### Your instructions:
Reproduce the lines below without any changes, leaving out the pictures.

________

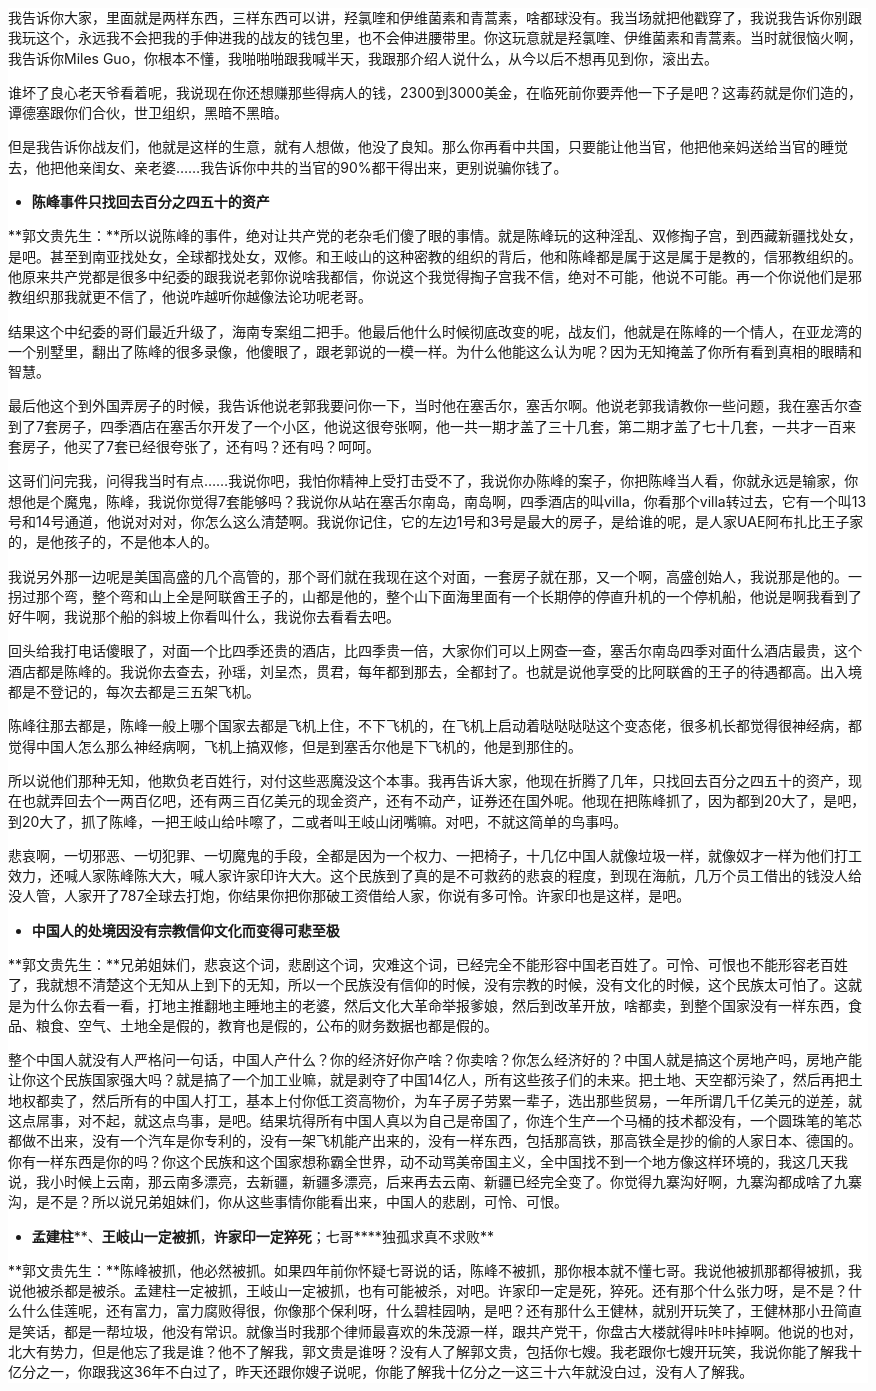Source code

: 我告诉你大家，里面就是两样东西，三样东西可以讲，羟氯喹和伊维菌素和青蒿素，啥都球没有。我当场就把他戳穿了，我说我告诉你别跟我玩这个，永远我不会把我的手伸进我的战友的钱包里，也不会伸进腰带里。你这玩意就是羟氯喹、伊维菌素和青蒿素。当时就很恼火啊，我告诉你Miles Guo，你根本不懂，我啪啪啪跟我喊半天，我跟那介绍人说什么，从今以后不想再见到你，滚出去。

谁坏了良心老天爷看着呢，我说现在你还想赚那些得病人的钱，2300到3000美金，在临死前你要弄他一下子是吧？这毒药就是你们造的，谭德塞跟你们合伙，世卫组织，黑暗不黑暗。

但是我告诉你战友们，他就是这样的生意，就有人想做，他没了良知。那么你再看中共国，只要能让他当官，他把他亲妈送给当官的睡觉去，他把他亲闺女、亲老婆……我告诉你中共的当官的90%都干得出来，更别说骗你钱了。

- **陈峰事件只找回去百分之四五十的资产**


**郭文贵先生：**所以说陈峰的事件，绝对让共产党的老杂毛们傻了眼的事情。就是陈峰玩的这种淫乱、双修掏子宫，到西藏新疆找处女，是吧。甚至到南亚找处女，全球都找处女，双修。和王岐山的这种密教的组织的背后，他和陈峰都是属于这是属于是教的，信邪教组织的。他原来共产党都是很多中纪委的跟我说老郭你说啥我都信，你说这个我觉得掏子宫我不信，绝对不可能，他说不可能。再一个你说他们是邪教组织那我就更不信了，他说咋越听你越像法论功呢老哥。

结果这个中纪委的哥们最近升级了，海南专案组二把手。他最后他什么时候彻底改变的呢，战友们，他就是在陈峰的一个情人，在亚龙湾的一个别墅里，翻出了陈峰的很多录像，他傻眼了，跟老郭说的一模一样。为什么他能这么认为呢？因为无知掩盖了你所有看到真相的眼睛和智慧。

最后他这个到外国弄房子的时候，我告诉他说老郭我要问你一下，当时他在塞舌尔，塞舌尔啊。他说老郭我请教你一些问题，我在塞舌尔查到了7套房子，四季酒店在塞舌尔开发了一个小区，他说这很夸张啊，他一共一期才盖了三十几套，第二期才盖了七十几套，一共才一百来套房子，他买了7套已经很夸张了，还有吗？还有吗？呵呵。

这哥们问完我，问得我当时有点……我说你吧，我怕你精神上受打击受不了，我说你办陈峰的案子，你把陈峰当人看，你就永远是输家，你想他是个魔鬼，陈峰，我说你觉得7套能够吗？我说你从站在塞舌尔南岛，南岛啊，四季酒店的叫villa，你看那个villa转过去，它有一个叫13号和14号通道，他说对对对，你怎么这么清楚啊。我说你记住，它的左边1号和3号是最大的房子，是给谁的呢，是人家UAE阿布扎比王子家的，是他孩子的，不是他本人的。

我说另外那一边呢是美国高盛的几个高管的，那个哥们就在我现在这个对面，一套房子就在那，又一个啊，高盛创始人，我说那是他的。一拐过那个弯，整个弯和山上全是阿联酋王子的，山都是他的，整个山下面海里面有一个长期停的停直升机的一个停机船，他说是啊我看到了好牛啊，我说那个船的斜坡上你看叫什么，我说你去看看去吧。

回头给我打电话傻眼了，对面一个比四季还贵的酒店，比四季贵一倍，大家你们可以上网查一查，塞舌尔南岛四季对面什么酒店最贵，这个酒店都是陈峰的。我说你去查去，孙瑶，刘呈杰，贯君，每年都到那去，全都封了。也就是说他享受的比阿联酋的王子的待遇都高。出入境都是不登记的，每次去都是三五架飞机。

陈峰往那去都是，陈峰一般上哪个国家去都是飞机上住，不下飞机的，在飞机上启动着哒哒哒哒这个变态佬，很多机长都觉得很神经病，都觉得中国人怎么那么神经病啊，飞机上搞双修，但是到塞舌尔他是下飞机的，他是到那住的。

所以说他们那种无知，他欺负老百姓行，对付这些恶魔没这个本事。我再告诉大家，他现在折腾了几年，只找回去百分之四五十的资产，现在也就弄回去个一两百亿吧，还有两三百亿美元的现金资产，还有不动产，证券还在国外呢。他现在把陈峰抓了，因为都到20大了，是吧，到20大了，抓了陈峰，一把王岐山给咔嚓了，二或者叫王岐山闭嘴嘛。对吧，不就这简单的鸟事吗。

悲哀啊，一切邪恶、一切犯罪、一切魔鬼的手段，全都是因为一个权力、一把椅子，十几亿中国人就像垃圾一样，就像奴才一样为他们打工效力，还喊人家陈峰陈大大，喊人家许家印许大大。这个民族到了真的是不可救药的悲哀的程度，到现在海航，几万个员工借出的钱没人给没人管，人家开了787全球去打炮，你结果你把你那破工资借给人家，你说有多可怜。许家印也是这样，是吧。

- **中国人的处境因没有宗教信仰文化而变得可悲至极**


**郭文贵先生：**兄弟姐妹们，悲哀这个词，悲剧这个词，灾难这个词，已经完全不能形容中国老百姓了。可怜、可恨也不能形容老百姓了，我就想不清楚这个无知从上到下的无知，所以一个民族没有信仰的时候，没有宗教的时候，没有文化的时候，这个民族太可怕了。这就是为什么你去看一看，打地主推翻地主睡地主的老婆，然后文化大革命举报爹娘，然后到改革开放，啥都卖，到整个国家没有一样东西，食品、粮食、空气、土地全是假的，教育也是假的，公布的财务数据也都是假的。

整个中国人就没有人严格问一句话，中国人产什么？你的经济好你产啥？你卖啥？你怎么经济好的？中国人就是搞这个房地产吗，房地产能让你这个民族国家强大吗？就是搞了一个加工业嘛，就是剥夺了中国14亿人，所有这些孩子们的未来。把土地、天空都污染了，然后再把土地权都卖了，然后所有的中国人打工，基本上付你低工资高物价，为车子房子劳累一辈子，选出那些贸易，一年所谓几千亿美元的逆差，就这点屌事，对不起，就这点鸟事，是吧。结果坑得所有中国人真以为自己是帝国了，你连个生产一个马桶的技术都没有，一个圆珠笔的笔芯都做不出来，没有一个汽车是你专利的，没有一架飞机能产出来的，没有一样东西，包括那高铁，那高铁全是抄的偷的人家日本、德国的。你有一样东西是你的吗？你这个民族和这个国家想称霸全世界，动不动骂美帝国主义，全中国找不到一个地方像这样环境的，我这几天我说，我小时候上云南，那云南多漂亮，去新疆，新疆多漂亮，后来再去云南、新疆已经完全变了。你觉得九寨沟好啊，九寨沟都成啥了九寨沟，是不是？所以说兄弟姐妹们，你从这些事情你能看出来，中国人的悲剧，可怜、可恨。

- **孟建柱****、****王岐山一定被抓****，****许家印一定猝死****；七哥****独孤求真不求败**


**郭文贵先生：**陈峰被抓，他必然被抓。如果四年前你怀疑七哥说的话，陈峰不被抓，那你根本就不懂七哥。我说他被抓那都得被抓，我说他被杀都是被杀。孟建柱一定被抓，王岐山一定被抓，也有可能被杀，对吧。许家印一定是死，猝死。还有那个什么张力呀，是不是？什么什么佳莲呢，还有富力，富力腐败得很，你像那个保利呀，什么碧桂园呐，是吧？还有那什么王健林，就别开玩笑了，王健林那小丑简直是笑话，都是一帮垃圾，他没有常识。就像当时我那个律师最喜欢的朱茂源一样，跟共产党干，你盘古大楼就得咔咔咔掉啊。他说的也对，北大有势力，但是他忘了我是谁？他不了解我，郭文贵是谁呀？没有人了解郭文贵，包括你七嫂。我老跟你七嫂开玩笑，我说你能了解我十亿分之一，你跟我这36年不白过了，昨天还跟你嫂子说呢，你能了解我十亿分之一这三十六年就没白过，没有人了解我。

________

### Result for this exercise:
Source code

: 我告诉你大家，里面就是两样东西，三样东西可以讲，羟氯喹和伊维菌素和青蒿素，啥都球没有。我当场就把他戳穿了，我说我告诉你别跟我玩这个，永远我不会把我的手伸进我的战友的钱包里，也不会伸进腰带里。你这玩意就是羟氯喹、伊维菌素和青蒿素。当时就很恼火啊，我告诉你Miles Guo，你根本不懂，我啪啪啪跟我喊半天，我跟那介绍人说什么，从今以后不想再见到你，滚出去。

谁坏了良心老天爷看着呢，我说现在你还想赚那些得病人的钱，2300到3000美金，在临死前你要弄他一下子是吧？这毒药就是你们造的，谭德塞跟你们合伙，世卫组织，黑暗不黑暗。

但是我告诉你战友们，他就是这样的生意，就有人想做，他没了良知。那么你再看中共国，只要能让他当官，他把他亲妈送给当官的睡觉去，他把他亲闺女、亲老婆……我告诉你中共的当官的90%都干得出来，更别说骗你钱了。

- **陈峰事件只找回去百分之四五十的资产**


**郭文贵先生：**所以说陈峰的事件，绝对让共产党的老杂毛们傻了眼的事情。就是陈峰玩的这种淫乱、双修掏子宫，到西藏新疆找处女，是吧。甚至到南亚找处女，全球都找处女，双修。和王岐山的这种密教的组织的背后，他和陈峰都是属于这是属于是教的，信邪教组织的。他原来共产党都是很多中纪委的跟我说老郭你说啥我都信，你说这个我觉得掏子宫我不信，绝对不可能，他说不可能。再一个你说他们是邪教组织那我就更不信了，他说咋越听你越像法论功呢老哥。

结果这个中纪委的哥们最近升级了，海南专案组二把手。他最后他什么时候彻底改变的呢，战友们，他就是在陈峰的一个情人，在亚龙湾的一个别墅里，翻出了陈峰的很多录像，他傻眼了，跟老郭说的一模一样。为什么他能这么认为呢？因为无知掩盖了你所有看到真相的眼睛和智慧。

最后他这个到外国弄房子的时候，我告诉他说老郭我要问你一下，当时他在塞舌尔，塞舌尔啊。他说老郭我请教你一些问题，我在塞舌尔查到了7套房子，四季酒店在塞舌尔开发了一个小区，他说这很夸张啊，他一共一期才盖了三十几套，第二期才盖了七十几套，一共才一百来套房子，他买了7套已经很夸张了，还有吗？还有吗？呵呵。

这哥们问完我，问得我当时有点……我说你吧，我怕你精神上受打击受不了，我说你办陈峰的案子，你把陈峰当人看，你就永远是输家，你想他是个魔鬼，陈峰，我说你觉得7套能够吗？我说你从站在塞舌尔南岛，南岛啊，四季酒店的叫villa，你看那个villa转过去，它有一个叫13号和14号通道，他说对对对，你怎么这么清楚啊。我说你记住，它的左边1号和3号是最大的房子，是给谁的呢，是人家UAE阿布扎比王子家的，是他孩子的，不是他本人的。

我说另外那一边呢是美国高盛的几个高管的，那个哥们就在我现在这个对面，一套房子就在那，又一个啊，高盛创始人，我说那是他的。一拐过那个弯，整个弯和山上全是阿联酋王子的，山都是他的，整个山下面海里面有一个长期停的停直升机的一个停机船，他说是啊我看到了好牛啊，我说那个船的斜坡上你看叫什么，我说你去看看去吧。

回头给我打电话傻眼了，对面一个比四季还贵的酒店，比四季贵一倍，大家你们可以上网查一查，塞舌尔南岛四季对面什么酒店最贵，这个酒店都是陈峰的。我说你去查去，孙瑶，刘呈杰，贯君，每年都到那去，全都封了。也就是说他享受的比阿联酋的王子的待遇都高。出入境都是不登记的，每次去都是三五架飞机。

陈峰往那去都是，陈峰一般上哪个国家去都是飞机上住，不下飞机的，在飞机上启动着哒哒哒哒这个变态佬，很多机长都觉得很神经病，都觉得中国人怎么那么神经病啊，飞机上搞双修，但是到塞舌尔他是下飞机的，他是到那住的。

所以说他们那种无知，他欺负老百姓行，对付这些恶魔没这个本事。我再告诉大家，他现在折腾了几年，只找回去百分之四五十的资产，现在也就弄回去个一两百亿吧，还有两三百亿美元的现金资产，还有不动产，证券还在国外呢。他现在把陈峰抓了，因为都到20大了，是吧，到20大了，抓了陈峰，一把王岐山给咔嚓了，二或者叫王岐山闭嘴嘛。对吧，不就这简单的鸟事吗。

悲哀啊，一切邪恶、一切犯罪、一切魔鬼的手段，全都是因为一个权力、一把椅子，十几亿中国人就像垃圾一样，就像奴才一样为他们打工效力，还喊人家陈峰陈大大，喊人家许家印许大大。这个民族到了真的是不可救药的悲哀的程度，到现在海航，几万个员工借出的钱没人给没人管，人家开了787全球去打炮，你结果你把你那破工资借给人家，你说有多可怜。许家印也是这样，是吧。

- **中国人的处境因没有宗教信仰文化而变得可悲至极**


**郭文贵先生：**兄弟姐妹们，悲哀这个词，悲剧这个词，灾难这个词，已经完全不能形容中国老百姓了。可怜、可恨也不能形容老百姓了，我就想不清楚这个无知从上到下的无知，所以一个民族没有信仰的时候，没有宗教的时候，没有文化的时候，这个民族太可怕了。这就是为什么你去看一看，打地主推翻地主睡地主的老婆，然后文化大革命举报爹娘，然后到改革开放，啥都卖，到整个国家没有一样东西，食品、粮食、空气、土地全是假的，教育也是假的，公布的财务数据也都是假的。

整个中国人就没有人严格问一句话，中国人产什么？你的经济好你产啥？你卖啥？你怎么经济好的？中国人就是搞这个房地产吗，房地产能让你这个民族国家强大吗？就是搞了一个加工业嘛，就是剥夺了中国14亿人，所有这些孩子们的未来。把土地、天空都污染了，然后再把土地权都卖了，然后所有的中国人打工，基本上付你低工资高物价，为车子房子劳累一辈子，选出那些贸易，一年所谓几千亿美元的逆差，就这点屌事，对不起，就这点鸟事，是吧。结果坑得所有中国人真以为自己是帝国了，你连个生产一个马桶的技术都没有，一个圆珠笔的笔芯都做不出来，没有一个汽车是你专利的，没有一架飞机能产出来的，没有一样东西，包括那高铁，那高铁全是抄的偷的人家日本、德国的。你有一样东西是你的吗？你这个民族和这个国家想称霸全世界，动不动骂美帝国主义，全中国找不到一个地方像这样环境的，我这几天我说，我小时候上云南，那云南多漂亮，去新疆，新疆多漂亮，后来再去云南、新疆已经完全变了。你觉得九寨沟好啊，九寨沟都成啥了九寨沟，是不是？所以说兄弟姐妹们，你从这些事情你能看出来，中国人的悲剧，可怜、可恨。

- **孟建柱****、****王岐山一定被抓****，****许家印一定猝死****；七哥****独孤求真不求败**


**郭文贵先生：**陈峰被抓，他必然被抓。如果四年前你怀疑七哥说的话，陈峰不被抓，那你根本就不懂七哥。我说他被抓那都得被抓，我说他被杀都是被杀。孟建柱一定被抓，王岐山一定被抓，也有可能被杀，对吧。许家印一定是死，猝死。还有那个什么张力呀，是不是？什么什么佳莲呢，还有富力，富力腐败得很，你像那个保利呀，什么碧桂园呐，是吧？还有那什么王健林，就别开玩笑了，王健林那小丑简直是笑话，都是一帮垃圾，他没有常识。就像当时我那个律师最喜欢的朱茂源一样，跟共产党干，你盘古大楼就得咔咔咔掉啊。他说的也对，北大有势力，但是他忘了我是谁？他不了解我，郭文贵是谁呀？没有人了解郭文贵，包括你七嫂。我老跟你七嫂开玩笑，我说你能了解我十亿分之一，你跟我这36年不白过了，昨天还跟你嫂子说呢，你能了解我十亿分之一这三十六年就没白过，没有人了解我。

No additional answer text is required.